▸ **WHAT IS EXPECTED**
The reply should give back every entry exactly as written.

== MATERIAL PROVIDED ==

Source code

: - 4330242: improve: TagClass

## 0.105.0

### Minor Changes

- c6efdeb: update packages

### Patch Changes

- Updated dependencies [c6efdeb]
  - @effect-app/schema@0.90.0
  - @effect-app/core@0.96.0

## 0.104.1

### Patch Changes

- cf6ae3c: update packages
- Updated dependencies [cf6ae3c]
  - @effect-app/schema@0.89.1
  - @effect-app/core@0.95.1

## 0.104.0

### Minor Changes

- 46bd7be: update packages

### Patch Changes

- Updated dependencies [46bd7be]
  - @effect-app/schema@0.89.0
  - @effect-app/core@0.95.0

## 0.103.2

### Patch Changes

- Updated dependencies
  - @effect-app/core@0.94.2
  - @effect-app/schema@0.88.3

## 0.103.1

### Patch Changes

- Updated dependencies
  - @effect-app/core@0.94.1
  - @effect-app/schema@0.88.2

===

▸ **RESULT FOR THIS EXERCISE**
Source code

: - 4330242: improve: TagClass

## 0.105.0

### Minor Changes

- c6efdeb: update packages

### Patch Changes

- Updated dependencies [c6efdeb]
  - @effect-app/schema@0.90.0
  - @effect-app/core@0.96.0

## 0.104.1

### Patch Changes

- cf6ae3c: update packages
- Updated dependencies [cf6ae3c]
  - @effect-app/schema@0.89.1
  - @effect-app/core@0.95.1

## 0.104.0

### Minor Changes

- 46bd7be: update packages

### Patch Changes

- Updated dependencies [46bd7be]
  - @effect-app/schema@0.89.0
  - @effect-app/core@0.95.0

## 0.103.2

### Patch Changes

- Updated dependencies
  - @effect-app/core@0.94.2
  - @effect-app/schema@0.88.3

## 0.103.1

### Patch Changes

- Updated dependencies
  - @effect-app/core@0.94.1
  - @effect-app/schema@0.88.2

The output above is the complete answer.